Jordan Holland, VP of value-based contracting at Compasus, said there are essentially three ways MA plans go at it: managing unit costs, managing utilization and reducing total cost of care.

“I think it’s important to understand each one of those buckets, what those mean for the MA plan and what they mean for the provider,” Holland said. “Managing unit cost? That’s an easy win on the MA plan side. You’re almost guaranteed to reduce total cost if you’re paying less for the services being provided. For the provider side, that’s no good. Now we have lower funding to deliver the same services.”

If an MA plan goes through a more restrictive authorization process than traditional Medicare as a way to manage utilization, that could reduce the costs for home health services.

“But if home health is necessary to benefit the patient and keep that patient out of the hospital, you could certainly see how it would increase overall total costs by reducing just one service category itself,” Holland said.

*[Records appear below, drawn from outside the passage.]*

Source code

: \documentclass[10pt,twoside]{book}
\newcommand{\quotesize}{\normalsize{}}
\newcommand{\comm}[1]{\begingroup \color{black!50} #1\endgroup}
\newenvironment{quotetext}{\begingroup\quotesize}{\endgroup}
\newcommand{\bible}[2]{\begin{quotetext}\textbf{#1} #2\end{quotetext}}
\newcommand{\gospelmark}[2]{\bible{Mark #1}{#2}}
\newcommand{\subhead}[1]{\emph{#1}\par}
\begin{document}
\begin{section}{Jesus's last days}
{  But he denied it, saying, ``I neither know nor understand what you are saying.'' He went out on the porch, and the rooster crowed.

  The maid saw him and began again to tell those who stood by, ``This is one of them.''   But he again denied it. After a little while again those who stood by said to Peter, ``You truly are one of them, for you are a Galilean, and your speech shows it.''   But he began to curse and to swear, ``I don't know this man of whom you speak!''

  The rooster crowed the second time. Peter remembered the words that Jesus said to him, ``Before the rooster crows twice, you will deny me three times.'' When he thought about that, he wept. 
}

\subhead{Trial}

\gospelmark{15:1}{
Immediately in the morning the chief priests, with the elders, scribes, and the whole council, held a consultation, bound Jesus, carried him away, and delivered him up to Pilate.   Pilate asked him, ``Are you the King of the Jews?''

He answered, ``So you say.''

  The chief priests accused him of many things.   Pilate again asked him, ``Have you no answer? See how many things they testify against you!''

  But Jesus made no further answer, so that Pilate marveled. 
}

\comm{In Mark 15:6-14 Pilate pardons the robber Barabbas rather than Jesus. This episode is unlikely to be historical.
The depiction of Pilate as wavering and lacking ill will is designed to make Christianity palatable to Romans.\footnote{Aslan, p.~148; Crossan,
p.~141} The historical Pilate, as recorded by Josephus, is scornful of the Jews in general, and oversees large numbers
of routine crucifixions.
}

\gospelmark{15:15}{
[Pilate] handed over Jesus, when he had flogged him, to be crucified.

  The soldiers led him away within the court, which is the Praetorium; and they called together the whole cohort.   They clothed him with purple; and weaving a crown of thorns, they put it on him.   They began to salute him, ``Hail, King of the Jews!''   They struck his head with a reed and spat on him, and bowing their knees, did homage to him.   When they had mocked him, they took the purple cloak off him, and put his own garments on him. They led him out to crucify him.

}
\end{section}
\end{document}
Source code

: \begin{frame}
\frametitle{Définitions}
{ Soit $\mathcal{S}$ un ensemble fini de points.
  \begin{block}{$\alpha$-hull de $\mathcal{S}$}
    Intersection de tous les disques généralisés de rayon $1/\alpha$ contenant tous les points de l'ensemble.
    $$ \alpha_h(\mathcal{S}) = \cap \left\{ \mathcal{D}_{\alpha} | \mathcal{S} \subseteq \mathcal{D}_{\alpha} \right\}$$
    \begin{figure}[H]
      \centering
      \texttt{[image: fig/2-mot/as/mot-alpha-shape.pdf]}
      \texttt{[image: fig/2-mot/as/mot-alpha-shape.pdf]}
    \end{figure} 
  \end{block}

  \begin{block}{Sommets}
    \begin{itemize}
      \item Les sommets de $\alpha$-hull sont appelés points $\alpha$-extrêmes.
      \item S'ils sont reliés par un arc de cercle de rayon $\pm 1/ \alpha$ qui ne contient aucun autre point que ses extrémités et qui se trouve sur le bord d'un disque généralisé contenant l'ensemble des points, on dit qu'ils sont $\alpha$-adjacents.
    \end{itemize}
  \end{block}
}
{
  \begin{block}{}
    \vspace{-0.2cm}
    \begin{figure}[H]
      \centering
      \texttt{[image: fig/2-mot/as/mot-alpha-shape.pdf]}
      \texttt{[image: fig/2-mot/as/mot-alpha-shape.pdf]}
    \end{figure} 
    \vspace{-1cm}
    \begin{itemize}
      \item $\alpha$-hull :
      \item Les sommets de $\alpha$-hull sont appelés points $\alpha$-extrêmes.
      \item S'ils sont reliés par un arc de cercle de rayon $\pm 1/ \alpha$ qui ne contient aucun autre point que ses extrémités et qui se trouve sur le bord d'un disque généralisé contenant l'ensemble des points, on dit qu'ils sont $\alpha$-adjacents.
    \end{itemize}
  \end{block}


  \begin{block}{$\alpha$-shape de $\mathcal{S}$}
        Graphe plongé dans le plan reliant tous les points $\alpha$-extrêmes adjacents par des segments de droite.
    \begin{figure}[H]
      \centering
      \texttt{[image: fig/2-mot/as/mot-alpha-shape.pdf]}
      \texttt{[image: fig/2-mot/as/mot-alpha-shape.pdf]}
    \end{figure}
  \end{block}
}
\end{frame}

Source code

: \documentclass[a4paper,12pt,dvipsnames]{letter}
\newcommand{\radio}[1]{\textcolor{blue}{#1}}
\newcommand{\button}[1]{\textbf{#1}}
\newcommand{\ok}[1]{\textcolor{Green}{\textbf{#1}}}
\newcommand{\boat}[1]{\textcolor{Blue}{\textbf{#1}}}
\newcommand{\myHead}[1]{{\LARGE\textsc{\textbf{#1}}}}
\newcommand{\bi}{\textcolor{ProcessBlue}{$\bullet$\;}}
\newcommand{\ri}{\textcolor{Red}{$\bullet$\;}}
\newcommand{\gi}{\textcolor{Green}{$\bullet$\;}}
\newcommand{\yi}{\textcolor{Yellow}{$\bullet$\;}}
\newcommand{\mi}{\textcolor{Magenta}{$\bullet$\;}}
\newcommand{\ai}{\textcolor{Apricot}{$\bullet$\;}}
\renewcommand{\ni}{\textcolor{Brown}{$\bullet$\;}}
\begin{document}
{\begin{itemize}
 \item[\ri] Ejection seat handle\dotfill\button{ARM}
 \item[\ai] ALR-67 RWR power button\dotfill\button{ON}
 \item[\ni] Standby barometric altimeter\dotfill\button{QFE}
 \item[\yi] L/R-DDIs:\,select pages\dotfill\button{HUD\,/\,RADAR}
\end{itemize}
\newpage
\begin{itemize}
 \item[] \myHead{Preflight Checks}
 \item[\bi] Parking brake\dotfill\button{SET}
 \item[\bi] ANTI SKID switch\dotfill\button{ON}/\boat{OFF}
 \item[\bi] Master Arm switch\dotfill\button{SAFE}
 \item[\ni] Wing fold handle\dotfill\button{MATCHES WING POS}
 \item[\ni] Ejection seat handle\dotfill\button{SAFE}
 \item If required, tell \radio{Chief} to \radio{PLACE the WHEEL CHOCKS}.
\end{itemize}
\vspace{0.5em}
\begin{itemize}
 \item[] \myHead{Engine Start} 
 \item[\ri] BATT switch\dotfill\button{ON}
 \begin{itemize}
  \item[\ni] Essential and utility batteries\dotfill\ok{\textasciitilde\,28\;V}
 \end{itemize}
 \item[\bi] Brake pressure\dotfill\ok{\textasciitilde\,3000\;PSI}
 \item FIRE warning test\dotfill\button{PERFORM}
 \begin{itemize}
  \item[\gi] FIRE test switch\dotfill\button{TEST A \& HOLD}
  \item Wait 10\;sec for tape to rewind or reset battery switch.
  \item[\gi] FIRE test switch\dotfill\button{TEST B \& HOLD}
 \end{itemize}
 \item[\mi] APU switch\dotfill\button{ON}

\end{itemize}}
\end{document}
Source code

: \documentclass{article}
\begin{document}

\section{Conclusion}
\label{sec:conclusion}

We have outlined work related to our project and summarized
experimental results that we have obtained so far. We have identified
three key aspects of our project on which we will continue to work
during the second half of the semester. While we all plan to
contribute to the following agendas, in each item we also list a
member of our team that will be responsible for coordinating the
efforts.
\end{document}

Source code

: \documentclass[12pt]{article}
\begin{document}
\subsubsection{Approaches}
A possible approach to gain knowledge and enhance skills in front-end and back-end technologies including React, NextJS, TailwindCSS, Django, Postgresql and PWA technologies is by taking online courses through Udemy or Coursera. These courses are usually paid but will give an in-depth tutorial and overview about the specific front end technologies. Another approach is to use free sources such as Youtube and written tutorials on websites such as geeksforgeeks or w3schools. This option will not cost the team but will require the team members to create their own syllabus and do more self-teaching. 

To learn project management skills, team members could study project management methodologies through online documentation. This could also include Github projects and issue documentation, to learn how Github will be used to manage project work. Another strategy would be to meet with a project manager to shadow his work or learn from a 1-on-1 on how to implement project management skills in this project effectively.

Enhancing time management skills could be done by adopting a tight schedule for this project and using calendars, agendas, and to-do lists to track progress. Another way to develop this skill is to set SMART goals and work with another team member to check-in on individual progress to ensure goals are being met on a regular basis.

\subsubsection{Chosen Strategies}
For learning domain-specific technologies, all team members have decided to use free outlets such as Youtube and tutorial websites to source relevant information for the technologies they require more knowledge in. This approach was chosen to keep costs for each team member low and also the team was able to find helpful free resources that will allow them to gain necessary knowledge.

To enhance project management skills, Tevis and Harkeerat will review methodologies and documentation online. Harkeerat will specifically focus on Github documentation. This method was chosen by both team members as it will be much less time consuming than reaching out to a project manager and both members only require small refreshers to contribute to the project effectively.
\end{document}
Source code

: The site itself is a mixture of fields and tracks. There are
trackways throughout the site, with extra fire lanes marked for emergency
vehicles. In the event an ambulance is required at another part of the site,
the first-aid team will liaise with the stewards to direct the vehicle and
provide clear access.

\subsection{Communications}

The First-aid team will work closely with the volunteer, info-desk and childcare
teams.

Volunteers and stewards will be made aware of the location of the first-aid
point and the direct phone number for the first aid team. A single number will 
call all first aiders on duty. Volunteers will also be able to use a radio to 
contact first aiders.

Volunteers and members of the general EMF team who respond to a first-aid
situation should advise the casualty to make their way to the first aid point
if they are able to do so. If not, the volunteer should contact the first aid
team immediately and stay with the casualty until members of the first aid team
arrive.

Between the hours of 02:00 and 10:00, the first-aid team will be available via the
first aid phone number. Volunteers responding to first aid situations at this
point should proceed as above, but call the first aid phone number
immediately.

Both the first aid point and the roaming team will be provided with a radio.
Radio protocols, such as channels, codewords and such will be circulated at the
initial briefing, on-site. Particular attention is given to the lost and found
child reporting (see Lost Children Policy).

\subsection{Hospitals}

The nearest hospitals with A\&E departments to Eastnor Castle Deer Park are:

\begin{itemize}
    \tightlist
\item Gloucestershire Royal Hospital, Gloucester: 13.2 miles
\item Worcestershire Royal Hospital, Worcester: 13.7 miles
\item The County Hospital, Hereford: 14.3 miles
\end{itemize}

Another option for plans — and the most difficult to achieve — is to reduce the total cost through value-based initiatives.

“Certainly value-based initiatives for MA plans can reduce total costs, but only if those initiatives actually drive the anticipated total cost reductions themselves,” Holland said. “This is the evergreen challenge for value-based care. How do you know what activities or initiatives are effective and efficient in reducing total costs?”

The provider impact of the third option, Holland outlined, is an increased accountability in outcomes and some level of payment risk.

The easy button for MA plans is clearly the first option. That’s also the worst option for providers.

“The more difficult one, but the best one across all areas, would be reducing total cost through value-based initiatives,” Holland said. “That ends up becoming the goal for how we end up working with MA plans in the future.”